Local missions and charities to benefit from McGill's World Record-bid fruit salad

The McGill community will attempt to break a Guinness World Record on August 28 by creating an 11,000-12,00-pound fruit salad, the largest fruit salad in the world. New and old students will join volunteer members from all parts of the McGill community to create the gigantic record-breaking salad, 60 per cent of which is destined to charity organizations.
On Aug. 28, on Lower Campus, volunteers from the McGill community will attempt to create the world's largest fruit salad. / Photo: Pink Sherbet Photography

By Neale McDevitt

For Oliver de Volpi, the biggest fear he has these days is that, on Aug. 28, the Guinness Book of World Records adjudicator will put on his best Maxwell Smart voice and announce, “That’s the second-biggest fruit salad I’ve ever seen.”

De Volpi, McGill’s Executive Chef is one of the people spearheading McGill’s attempt to break the Guinness Book of World Records for largest fruit salad ever created. It is an initiative De Volpi can sink his teeth into. “Not only is this going to be a really fun event that brings together students, staff and faculty from across the McGill community, in the end, it will benefit a host of local charities.”

The Guinness Book of World Records’ title of largest fruit salad – at 10,400 pounds – is currently held by California State University at Fresno. The goal for the McGill salad is between 11,000-12,000 pounds.

More than 250 volunteers will face the challenge of chopping more than 5,000 pounds of watermelon, 1,300 pounds of cantaloupe, 1,000 pounds of honeydew, 2,250 pounds of pineapple, 220 pounds of apples and 360 pounds of strawberries, among other components. The team will start chopping at 12:30 at the Parents’ Tent on Lower Campus. The salad will be put together in a small swimming pool on a large platform and at 5:30 the Guinness World Records adjudicator will preside over the official weigh-in.

To minimize the carbon footprint, more than 50 per cent of the fruit will be harvested from the farm at McGill’s own Macdonald Campus, home of the Faculty of Agricultural and Environmental Sciences and the School of Dietetics and Human Nutrition.

De Volpi says that the exposure Mac farm will garner because of this event is a good thing. “We try to promote the importance and benefits of eating locally to our students and what better way for them to sample Mac produce?”

And for any who are tempted to raise a hue and cry about the waste produced by such an endeavour, De Volpi would tell them not to cry over spilt fruit salad – because there won’t be any.

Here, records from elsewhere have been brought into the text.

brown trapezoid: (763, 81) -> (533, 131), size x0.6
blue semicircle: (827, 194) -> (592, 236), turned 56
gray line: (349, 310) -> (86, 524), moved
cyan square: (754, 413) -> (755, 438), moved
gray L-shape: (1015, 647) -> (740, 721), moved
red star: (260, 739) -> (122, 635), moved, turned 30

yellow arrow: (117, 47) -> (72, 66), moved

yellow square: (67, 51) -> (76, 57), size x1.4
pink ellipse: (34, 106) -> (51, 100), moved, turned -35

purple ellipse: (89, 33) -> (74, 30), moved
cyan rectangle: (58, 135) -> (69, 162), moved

“Right from the outset, the goal has always been zero waste. Once we’re done, we’re handing out the salad to everyone at the event, many of whom will be first-year students and their friends and families,” says De Volpi. “The rest of the salad – thousands of pounds of it – is going to be donated to some 10 local missions, including Old Brewery Mission, Welcome Hall Mission, Meals on Wheels and Dans la Rue. It will feed people who don’t always get the chance to eat fresh local fruit.”

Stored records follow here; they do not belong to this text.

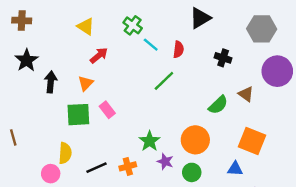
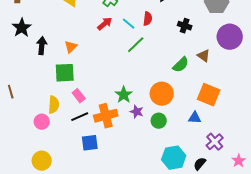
cyan line: (151, 45) -> (129, 24), moved
red arrow: (99, 55) -> (105, 24), moved
pink rectangle: (107, 110) -> (79, 96), moved
orange cross: (128, 166) -> (106, 116), size x1.6

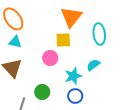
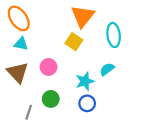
yellow square: (63, 40) -> (74, 42), turned 35
pink circle: (50, 58) -> (49, 67), moved

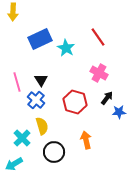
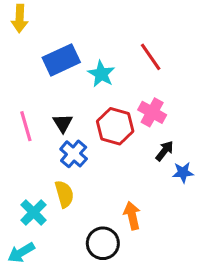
blue cross: (36, 100) -> (74, 154), moved
red hexagon: (75, 102) -> (115, 126), moved
black circle: (54, 152) -> (103, 243), moved

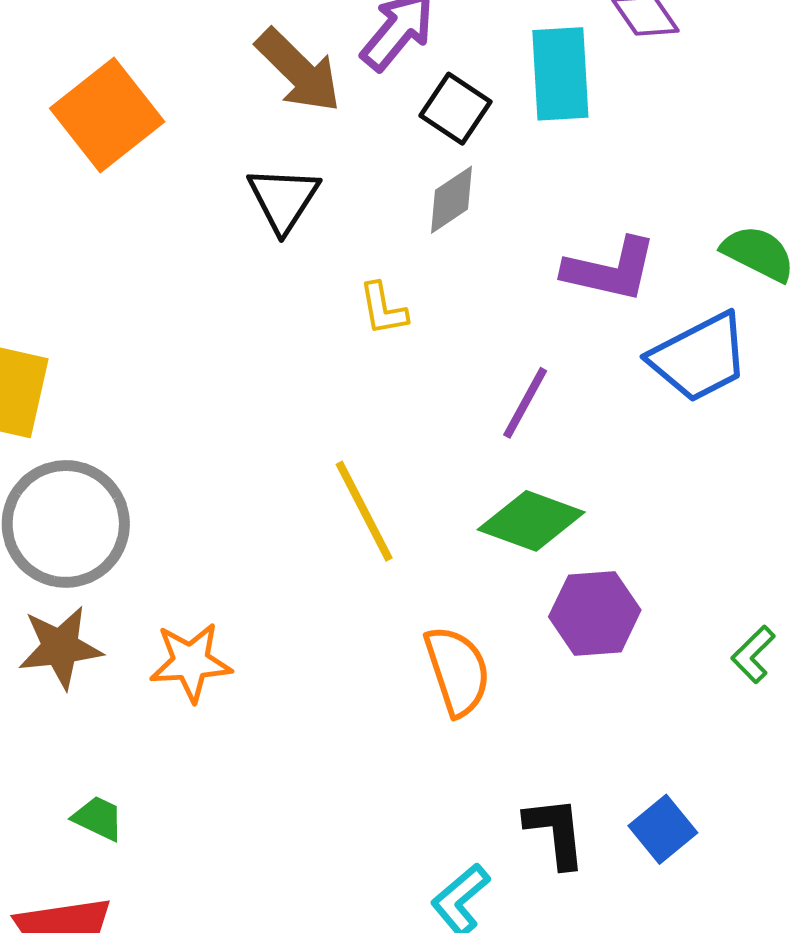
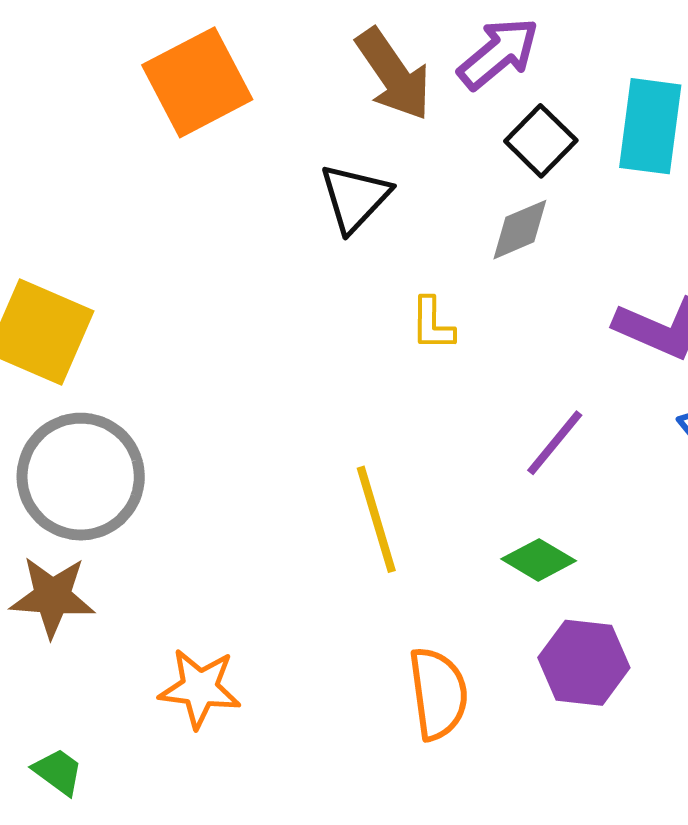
green diamond: (531, 521) -> (539, 560), size x0.7
orange star: (191, 662) -> (200, 688), moved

Every bit of waste – including peels, rinds and even the cups the fruit salad will be served in – will be composted, some by McGill’s own Big Hanna industrial composter and the rest by the City of Montreal. “When I say zero waste, I mean none,” says De Volpi. “We’re not even planning to put extra garbage cans on site.”

The event, led by McGill Food and Dining Services, in collaboration with a myriad of partners, is part of McGill Orientation Week, which runs from Aug. 25 to Sept. 2.